(Requisiti del problema) Nel testo fornito qui sotto, alle 7:40 chi scrive si infila le scarpe e corre verso la strada: perché? Spiegalo in una o due frasi.

Hector, il prigioniero di Sofia

Lezione di ieri: una bella passeggiata riscaldante cambia la serata da così a così.
Giovedì 9/12/2021 5:54 Psacha (Macedonia del Nord)
Deve essere successo qualcosa nell’ultima ora, perché ho avuto i piedi caldi fino a poco fa, ma adesso mi sono congelato le dita toccando il sacco a pelo. Mi sfilo un paio di calzettoni così da riuscire a scaldare i piedi con le mani mentre aspetto che sorga il sole tra un’ora e mezza.
7:40
Sta sorgendo, si vede dal colore rosso delle nuvole. È un’alba bellissima, bisogna assolutamente fotografarla, ma da qui non si vede niente con tutti questi alberi. Mi infilo le scarpe e corro verso la strada, aiutandomi con il bastone perché non sento troppo bene le piante dei piedi, va a finire che do una storta.
Fuori da questa macchia di bosco, l’erba è completamente bianca di brina, forse perché qui c’è stato un po’ di vento che ha depositato l’umidità a contatto con il terreno freddo.
Un attimo dopo sono in strada, correndo sul marciapiede verso la fermata dell’autobus. I pochi abitanti già svegli vedono un pazzo che corre con il berretto calato sulle sopracciglia e lo scaldacollo tirato su sopra il naso, che arriva alla fermata dell’autobus, fa due foto e poi corre via nella direzione da cui è venuto.

Voci dei dati memorizzati:
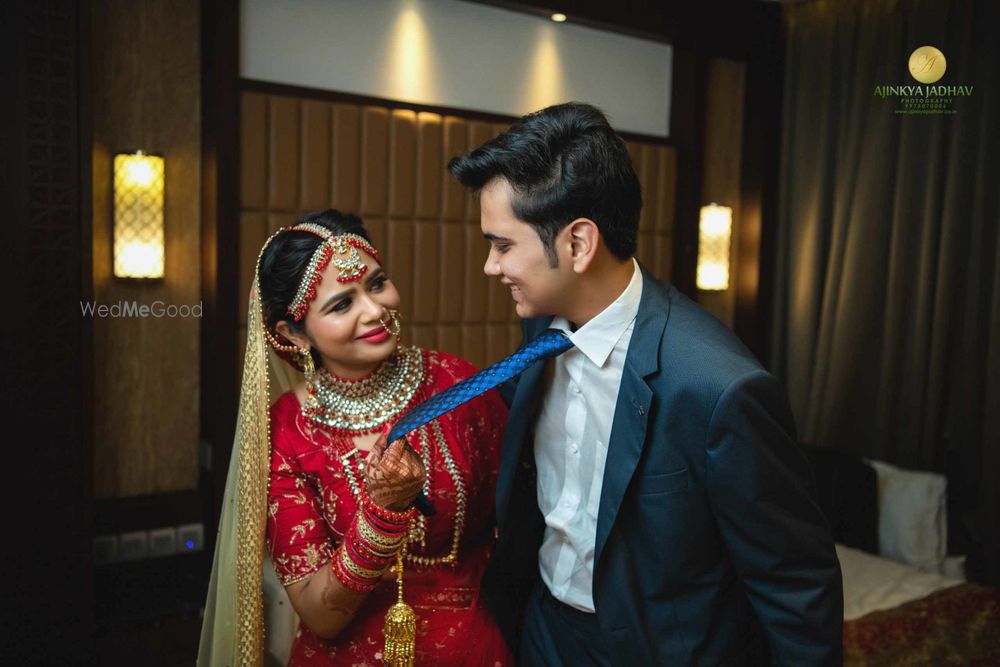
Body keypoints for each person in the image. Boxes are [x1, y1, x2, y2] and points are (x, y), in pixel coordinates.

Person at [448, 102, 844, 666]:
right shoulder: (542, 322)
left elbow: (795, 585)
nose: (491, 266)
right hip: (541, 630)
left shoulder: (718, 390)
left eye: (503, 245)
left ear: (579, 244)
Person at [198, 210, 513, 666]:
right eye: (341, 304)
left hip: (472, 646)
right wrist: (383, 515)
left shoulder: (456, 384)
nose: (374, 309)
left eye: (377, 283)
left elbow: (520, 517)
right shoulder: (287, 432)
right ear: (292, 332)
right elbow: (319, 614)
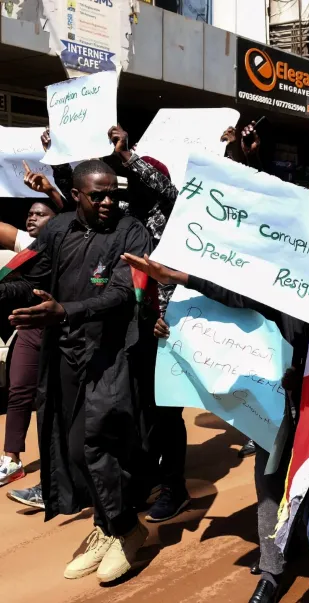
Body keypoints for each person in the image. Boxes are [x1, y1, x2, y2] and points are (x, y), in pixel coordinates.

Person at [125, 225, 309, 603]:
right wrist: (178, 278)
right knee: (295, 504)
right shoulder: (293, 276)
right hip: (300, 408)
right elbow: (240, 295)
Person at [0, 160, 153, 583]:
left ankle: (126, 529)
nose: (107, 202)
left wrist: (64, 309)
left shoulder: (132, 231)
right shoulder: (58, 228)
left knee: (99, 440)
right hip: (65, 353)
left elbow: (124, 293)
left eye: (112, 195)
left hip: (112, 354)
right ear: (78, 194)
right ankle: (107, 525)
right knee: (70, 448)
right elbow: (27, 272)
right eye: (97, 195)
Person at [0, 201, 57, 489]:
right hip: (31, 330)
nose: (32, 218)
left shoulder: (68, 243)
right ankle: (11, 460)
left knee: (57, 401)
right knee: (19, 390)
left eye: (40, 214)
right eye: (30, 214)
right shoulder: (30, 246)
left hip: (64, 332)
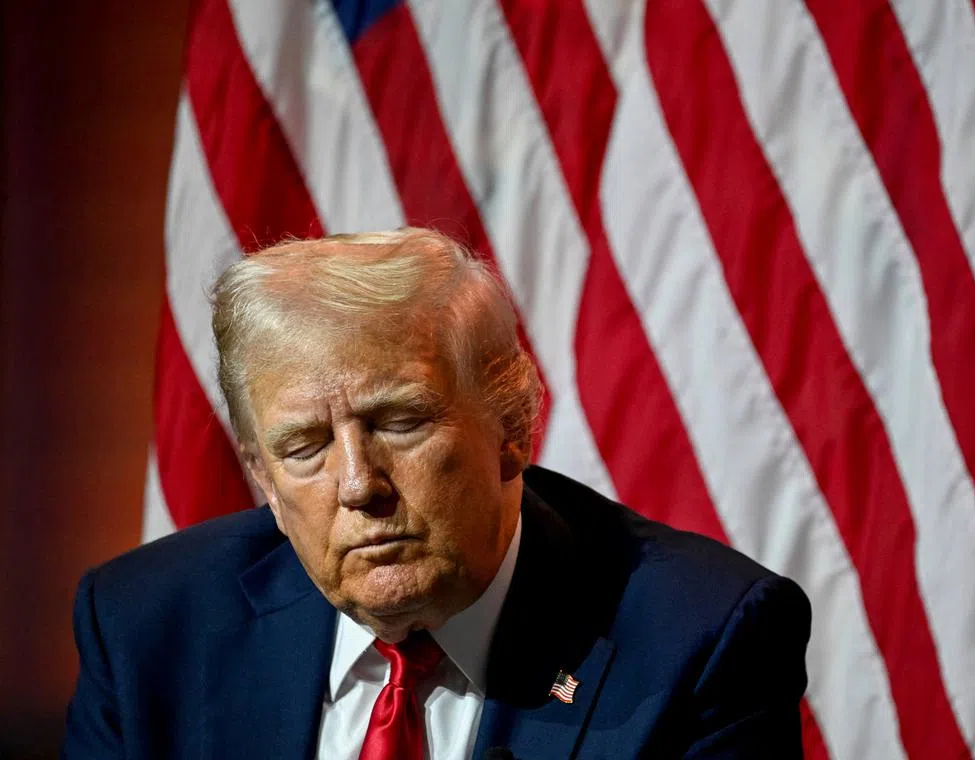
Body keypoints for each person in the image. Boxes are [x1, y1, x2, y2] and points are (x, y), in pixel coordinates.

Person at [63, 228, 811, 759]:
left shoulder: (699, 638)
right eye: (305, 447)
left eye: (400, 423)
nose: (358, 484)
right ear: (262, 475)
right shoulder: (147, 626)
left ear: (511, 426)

--

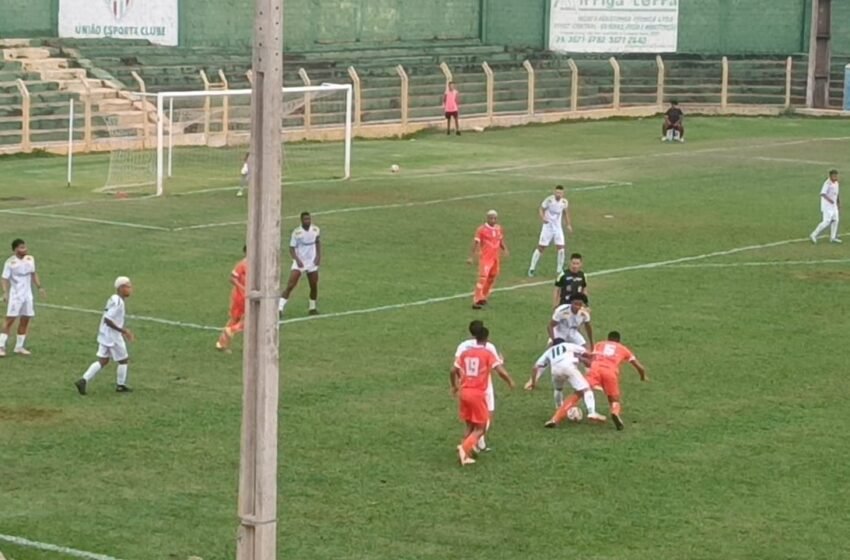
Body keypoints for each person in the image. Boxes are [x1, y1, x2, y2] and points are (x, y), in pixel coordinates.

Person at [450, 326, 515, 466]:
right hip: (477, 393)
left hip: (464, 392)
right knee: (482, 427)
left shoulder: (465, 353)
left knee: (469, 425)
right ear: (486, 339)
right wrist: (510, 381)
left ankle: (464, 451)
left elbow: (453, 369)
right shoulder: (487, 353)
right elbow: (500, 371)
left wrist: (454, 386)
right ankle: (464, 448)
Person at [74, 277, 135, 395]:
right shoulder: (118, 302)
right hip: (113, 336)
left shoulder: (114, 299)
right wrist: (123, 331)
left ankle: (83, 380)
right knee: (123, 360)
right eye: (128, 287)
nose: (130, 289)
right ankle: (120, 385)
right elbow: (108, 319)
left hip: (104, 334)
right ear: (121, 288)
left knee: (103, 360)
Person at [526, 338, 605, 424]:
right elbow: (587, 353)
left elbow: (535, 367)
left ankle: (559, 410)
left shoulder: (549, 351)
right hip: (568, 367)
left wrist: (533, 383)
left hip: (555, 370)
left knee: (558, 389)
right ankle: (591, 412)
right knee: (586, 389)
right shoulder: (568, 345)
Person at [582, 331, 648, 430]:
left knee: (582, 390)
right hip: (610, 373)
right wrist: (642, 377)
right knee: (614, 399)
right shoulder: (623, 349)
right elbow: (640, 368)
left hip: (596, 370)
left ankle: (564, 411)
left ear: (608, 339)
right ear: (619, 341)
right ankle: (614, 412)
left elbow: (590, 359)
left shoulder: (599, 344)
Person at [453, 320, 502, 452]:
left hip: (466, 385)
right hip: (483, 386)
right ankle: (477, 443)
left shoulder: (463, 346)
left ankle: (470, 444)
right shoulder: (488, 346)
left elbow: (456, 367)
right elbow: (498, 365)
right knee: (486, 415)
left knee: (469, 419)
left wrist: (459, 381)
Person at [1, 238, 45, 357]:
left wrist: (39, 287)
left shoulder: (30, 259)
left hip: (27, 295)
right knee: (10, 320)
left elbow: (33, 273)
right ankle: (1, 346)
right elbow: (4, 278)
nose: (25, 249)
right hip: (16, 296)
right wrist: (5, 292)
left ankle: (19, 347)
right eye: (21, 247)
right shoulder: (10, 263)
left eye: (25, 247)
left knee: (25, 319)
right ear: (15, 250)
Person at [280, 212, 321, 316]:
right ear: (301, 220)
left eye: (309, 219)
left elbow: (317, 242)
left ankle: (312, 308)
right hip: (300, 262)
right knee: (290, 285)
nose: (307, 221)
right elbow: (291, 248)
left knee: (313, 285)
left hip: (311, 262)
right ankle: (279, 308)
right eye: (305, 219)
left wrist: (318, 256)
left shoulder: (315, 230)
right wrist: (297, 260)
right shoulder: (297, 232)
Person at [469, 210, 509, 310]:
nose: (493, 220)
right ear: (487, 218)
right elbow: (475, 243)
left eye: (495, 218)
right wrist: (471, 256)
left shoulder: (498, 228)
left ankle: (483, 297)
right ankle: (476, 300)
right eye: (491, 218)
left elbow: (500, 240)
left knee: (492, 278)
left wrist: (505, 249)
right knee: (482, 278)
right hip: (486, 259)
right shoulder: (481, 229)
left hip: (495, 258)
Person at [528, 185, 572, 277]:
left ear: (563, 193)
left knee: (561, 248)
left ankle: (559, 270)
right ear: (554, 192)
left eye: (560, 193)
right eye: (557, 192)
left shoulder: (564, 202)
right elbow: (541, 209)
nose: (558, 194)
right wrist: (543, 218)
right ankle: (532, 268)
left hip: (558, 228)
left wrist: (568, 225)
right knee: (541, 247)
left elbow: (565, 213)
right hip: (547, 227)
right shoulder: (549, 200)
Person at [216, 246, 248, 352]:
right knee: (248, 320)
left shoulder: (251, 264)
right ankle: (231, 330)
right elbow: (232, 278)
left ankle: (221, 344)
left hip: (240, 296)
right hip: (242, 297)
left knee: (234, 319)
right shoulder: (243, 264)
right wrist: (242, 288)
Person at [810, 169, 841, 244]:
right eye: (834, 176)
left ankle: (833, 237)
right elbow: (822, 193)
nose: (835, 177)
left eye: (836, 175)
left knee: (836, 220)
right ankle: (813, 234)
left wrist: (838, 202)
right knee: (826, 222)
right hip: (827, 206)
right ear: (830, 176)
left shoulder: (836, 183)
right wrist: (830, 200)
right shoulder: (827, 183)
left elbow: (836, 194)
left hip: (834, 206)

(Risposta scritta) Chi scrive vuole assolutamente fotografare l'alba, che si riconosce dal colore rosso delle nuvole. Dal punto in cui si trova, però, gli alberi non lasciano vedere niente, quindi corre verso la strada e fino alla fermata dell'autobus per scattare le foto.